UTA then filed a civil suit  against Kassan, alleging “misappropriation of company funds.” The agency claimed Kassan “abused his title and authority” and had “run rampant with his business expense accounts — wasting millions of UTA’s dollars on his lavish personal lifestyle,” which included personal private jet travel for him and his family, a credit card for his wife to buy gifts for staff and clients, and payments for a driver’s apartment and a personal housekeeper.

But Freedman added allegations to UTA’s ensuing arbitration filing – including that Kassan obtained a $43,100 PPP loan for his personal S Corp, Michael E. Kassan Inc during the pandemic.

The transaction took place even though Kassan had sold MediaLink for $69 million in cash in February 2017 to Ascential, which owns Cannes Lions, the festival at which Kassan and his firm are ubiquitous.
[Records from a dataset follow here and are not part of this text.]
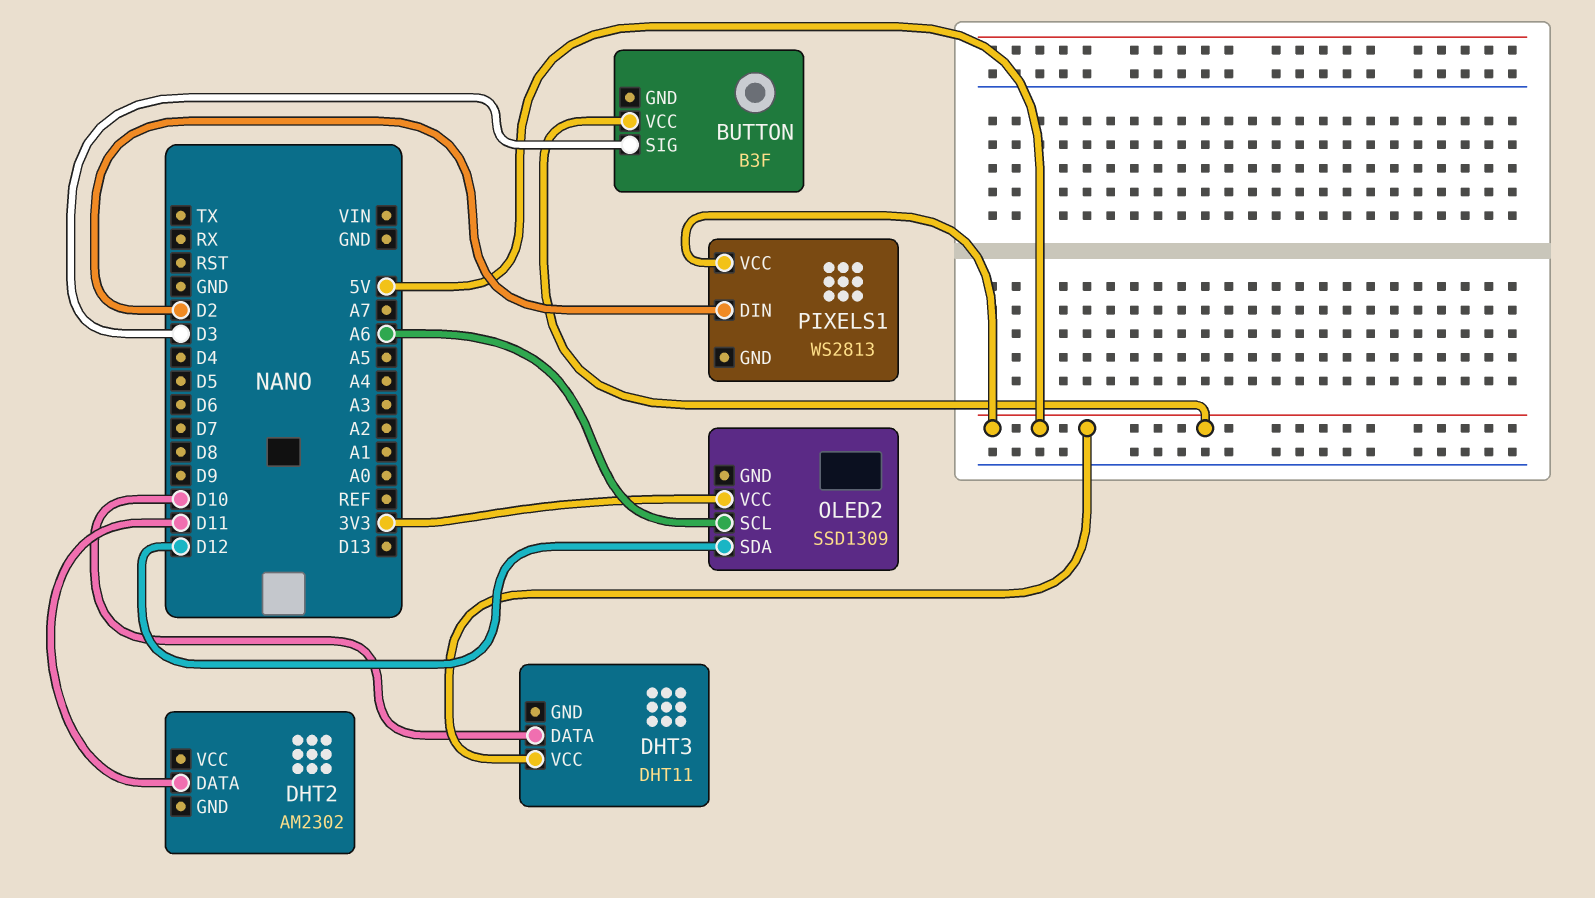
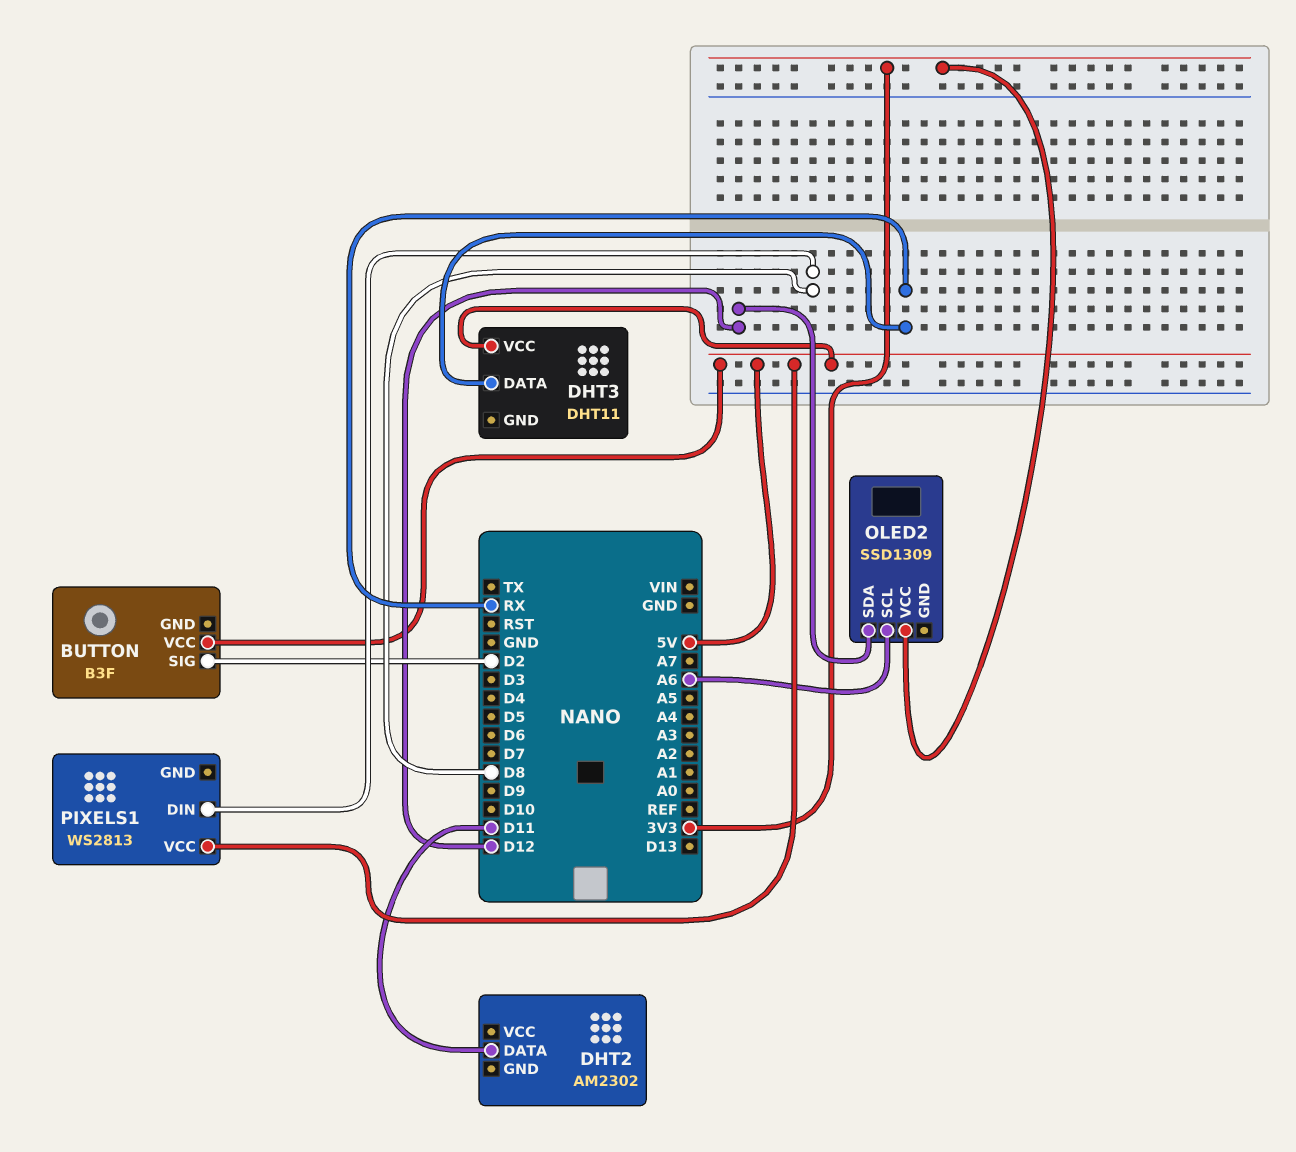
BUTTON pin SIG: D3 -> D2
DHT3 pin DATA: D10 -> RX
PIXELS1 pin DIN: D2 -> D8

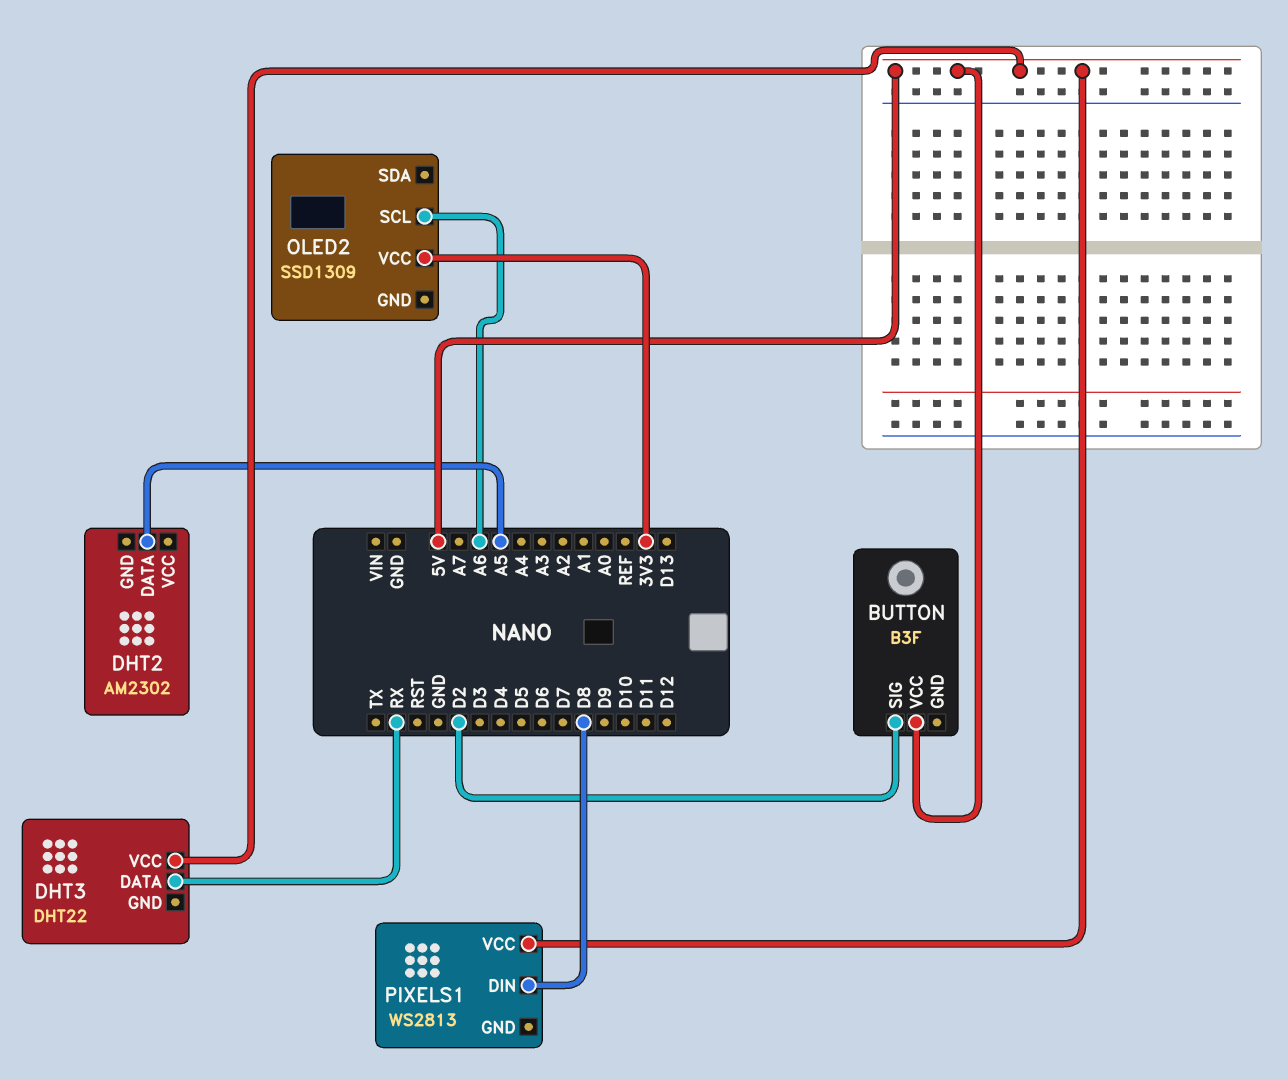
DHT2 pin DATA: D11 -> A5
DHT3: DHT11 -> DHT22
OLED2 pin SDA: D12 -> none

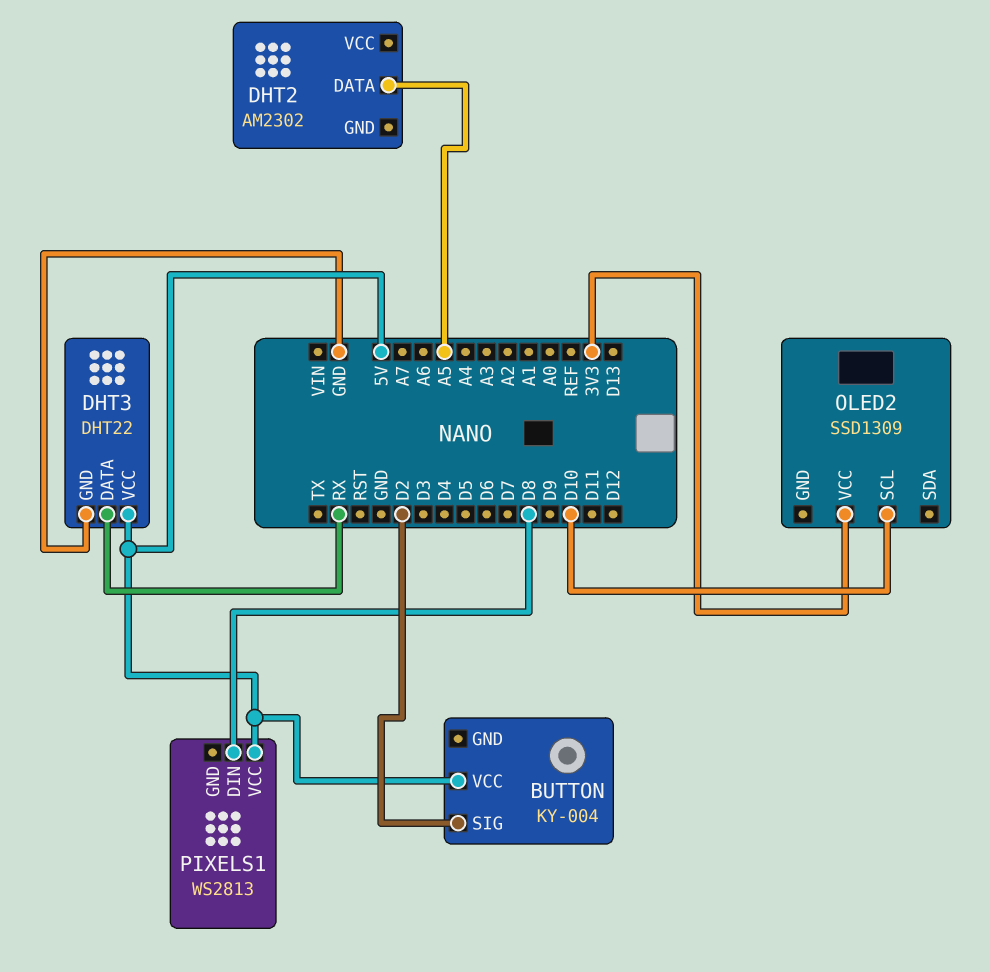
BUTTON: B3F -> KY-004
DHT3 pin GND: none -> GND
OLED2 pin SCL: A6 -> D10

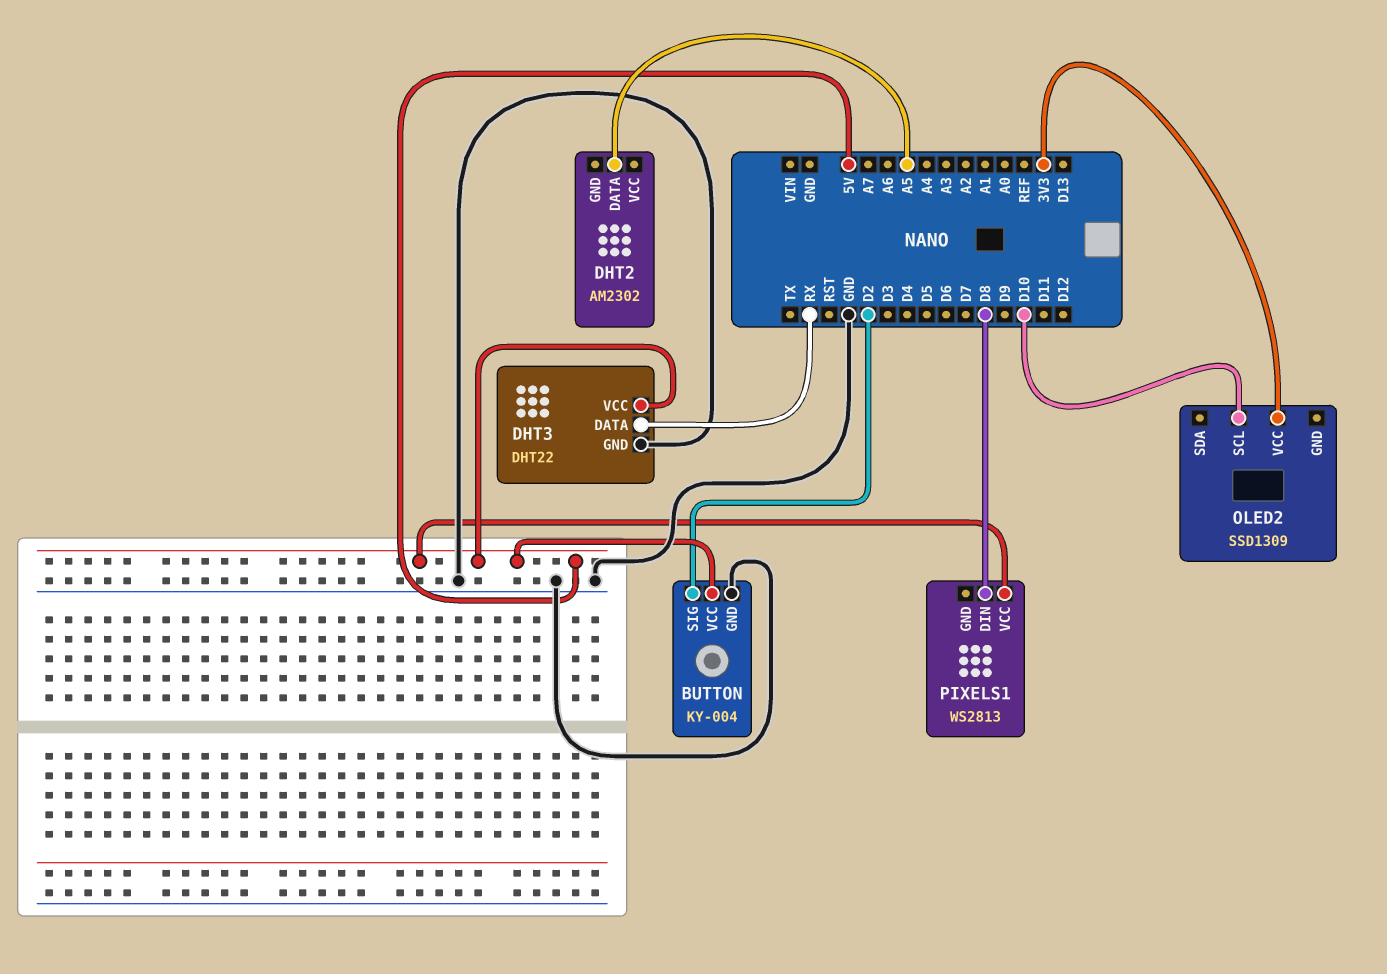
BUTTON pin GND: none -> GND

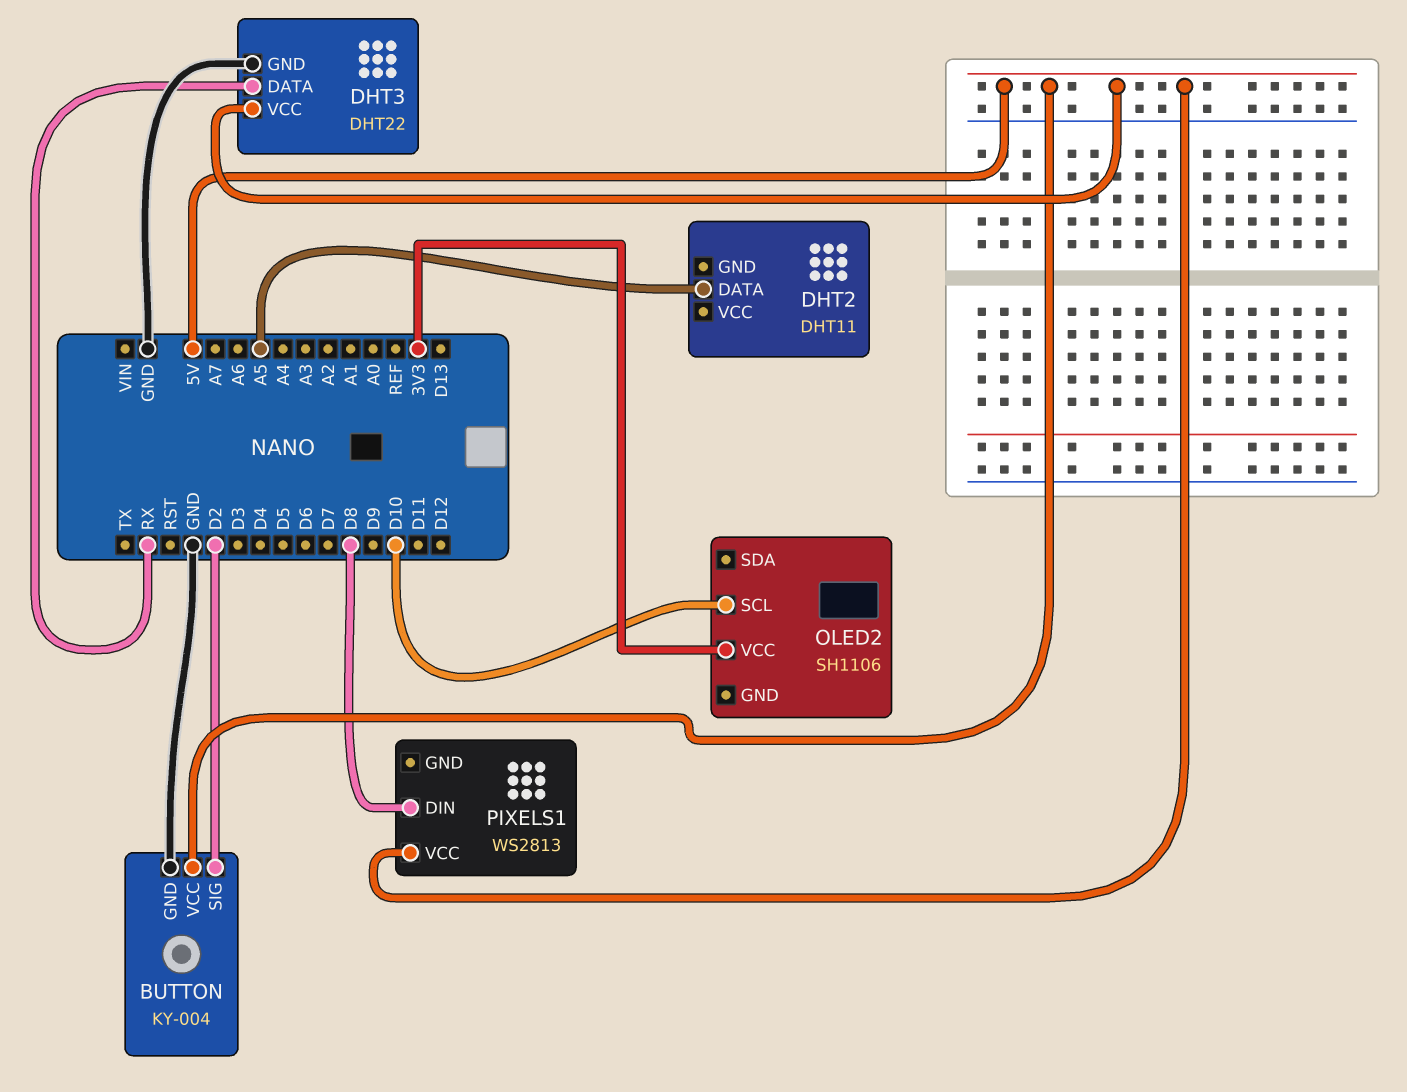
DHT2: AM2302 -> DHT11
OLED2: SSD1309 -> SH1106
According to ProPublica’s database of PPP loan activities, Kassan’s PPP loan was forgiven in August 2021.

The marriage of MediaLink and UTA was thought to be a coup for the Hollywood talent agency but quickly soured over culture clashes and Kassan’s allegedly rampant spending.

Kassan founded MediaLink in 2003 as an advisory firm to the media, marketing and advertising industries. He advises almost all Hollywood’s major studios on their relationships with major brands – and vice versa.

Dubbed “The Media Mafia” by Vox because of its deep influence in the industry, MediaLink has a client list that includes J.P. Morgan Chase, GE, Unilever, Kraft, AT&T, The New York Times, NewsCorp, Conde Nast and Time Inc.